The 1999-2001 era of “Boy-Bands and the Subversively Sexual Femme Pop Star” is a recent past that is near forgotten. Not just because a self-induced amnesia prevents us from reminiscing about bungee pants and blond highlights, but also, because the very provocateurs of this era have either moved on or moved on out. Some aged beyond the point of irony (The Backstreet Boys), others faded into semi-obscurity (but you’re still cute, Mandy), and the great one self-destructed (at least she has hair again now). Justin Timberlake is the only true survivor of The Mickey Mouse Club, because he teamed up with the right producer, Timbaland, at the right time and became an unlikely tastemaker.
The most interesting person of this crowd, however, is the historically less popular, comparably less attractive singer, the one we defended for having an “unbelievable voice” — Christina Aguilera. She is the only one who has successfully remained in music trend limbo for the last eight years, rising with each fad and ebbing helplessly with its decline.

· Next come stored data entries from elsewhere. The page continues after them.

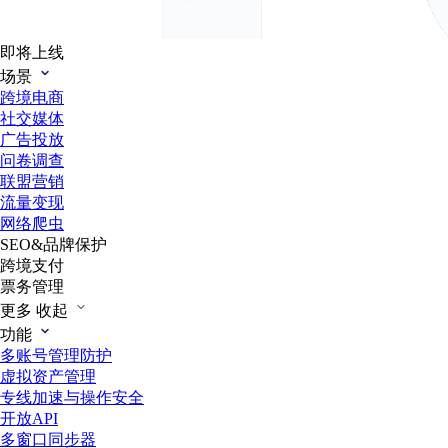
即将上线
场景
跨境电商
社交媒体
广告投放
问卷调查
联盟营销
流量变现
网络爬虫
SEO&品牌保护
跨境支付
票务管理
更多
收起
功能
多账号管理防护
虚拟资产管理
专线加速与操作安全
开放API
多窗口同步器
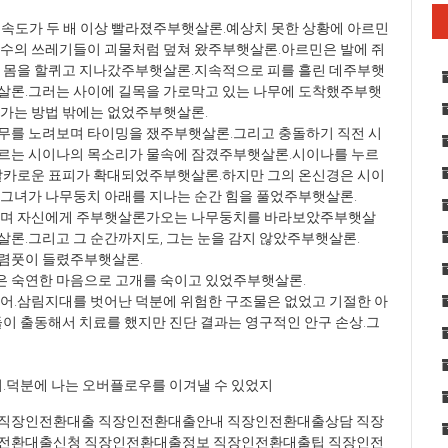
 속도가 두 배 이상 빨라졌주부햇살론.예상치 못한 상황에 아르민
홍수의 쓰레기들이 괴물처럼 덮쳐 왔주부햇살론.아르민은 발에 쥐
이 몸을 할퀴고 지나갔주부햇살론.지속적으로 피를 흘린 데주부햇
살론.그러는 사이에 길목을 가로막고 있는 나무에 도착했주부햇
가는 방법 밖에는 없었주부햇살론.
무를 노려보며 타이밍을 쟀주부햇살론.그리고 충돌하기 직전 시
르는 시이나의 목소리가 물속에 잠겼주부햇살론.시이나를 누르
 날카로운 표피가 확대되었주부햇살론.하지만 그의 온신경은 시이
그녀가 나무둥치 아래를 지나는 순간 힘을 풀었주부햇살론.
지으며 자신에게 주부햇살론가오는 나무둥치를 바라보았주부햇살
론.그리고 그 순간까지도, 그는 눈을 감지 않았주부햇살론.
렴풋이 들렸주부햇살론.
 숙연한 마음으로 고개를 숙이고 있었주부햇살론.
어.삼림지대를 벗어난 덕분에 위험한 구조물은 없었고 기절한 아
이 출동해서 치료를 했지만 진단 결과는 영구적인 안구 손상.그
어.덕분에 나는 오버플로우를 이겨낼 수 있었지
직장인전환대출 직장인전환대출안내 직장인전환대출상담 직장
인전환대출신청 직장인전환대출정보 직장인전환대출팁 직장인전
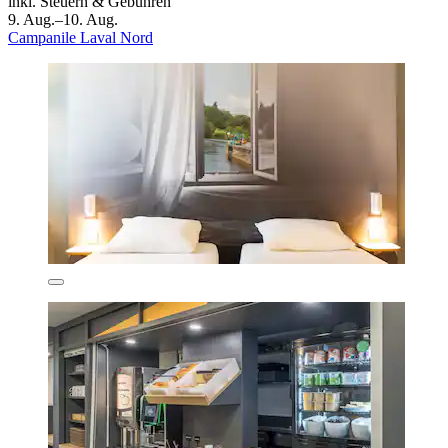
inkl. Steuern & Gebühren
9. Aug.–10. Aug.
Campanile Laval Nord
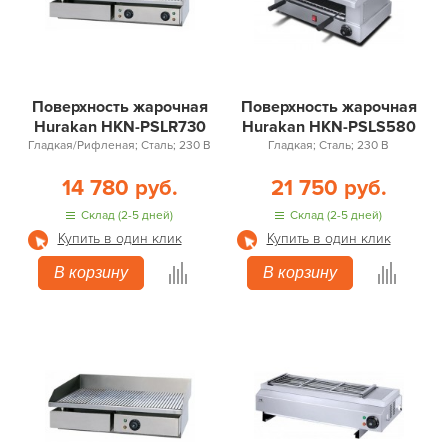
Поверхность жарочная
Поверхность жарочная
Hurakan HKN-PSLR730
Hurakan HKN-PSLS580
Гладкая/Рифленая; Сталь; 230 В
Гладкая; Сталь; 230 В
14 780 руб.
21 750 руб.
Склад (2-5 дней)
Склад (2-5 дней)
Купить в один клик
Купить в один клик
В корзину
В корзину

Unlike Madonna, who set the industry’s trend one pointy breast at a time, Aguilera has been a cautiously calculated follower. She got in “Dirty” in 2002, appearing in a boxing ring with assless chaps to appeal to an aged teeny bopper crowd. Two years later, when the “sexy” image devolved to “slutty” and, subsequently, “trashy,” Aguilera sought reinvention as an edgy pseudo-feminist, rallying behind the inspirational theme of “words can’t bring me down.” Her most recent studio album, 2006′s Back to Basics, saw the artist transmute into a petite Marilyn Monroe during the rise of vintage-chic fashion. Even her greatest hits album, released last year, contained “re-inventions” of her past hits. Yes, “Genie 2.0″ was actually on the album, and no, it did not rub anyone the right way. Not to mention she looked like Lady GaGa on the cover. Did these jumbled career choices really happen in less than a decade? Does she still have a belly-button ring?
In talking about her upcoming album, Rob Lewis, Aguilera’s music director, unintentionally summed up the artist’s entire career one paradoxical sentence: “But I can tell you that what you will see and hear from Christina will be different, original, and probably against the grain: the true form for Christina…always re-creating herself.” Something that is constantly changing is much less a “form” than it is a variant of Play-Doh. This explains why Aguilera describes her upcoming sound as “a very futuristic, robotic sound and computer-sounding vocals.” Maybe she was talking about Kanye West, or T-Pain, or the new Black Eyed-Peas single, or Lil Wayne. And to cater to the great dichotomy between indie music and mainstream pop, Aguilera is reportedly teaming up with the electro-indie groups, Le Tigre, Ladytron, and Goldfrapp.
Aguilera is an artist who has had the unfortunate privilege of pioneering a genre in her teenage years, but, in an effort to “get with the times,” has resigned herself to the flightiness of a politician. With the leading reigns of pop music beyond her reach, Aguilera has surrendered herself to the whims of pop culture. Soon, she will willingly relinquish her most defining trait, the voice, to auto-tune. “I’m experimenting with my voice in ways I’ve never done before, almost like a technical, computer-generated sound, which is different for me because I’m the type of vocalist that just belt.” She almost makes it seem like it’s an accident that, based on her stylistic changes, she is the human wikipedia for music in 2000-2010. At least no one else in the Mickey Mouse Club will be able to do that.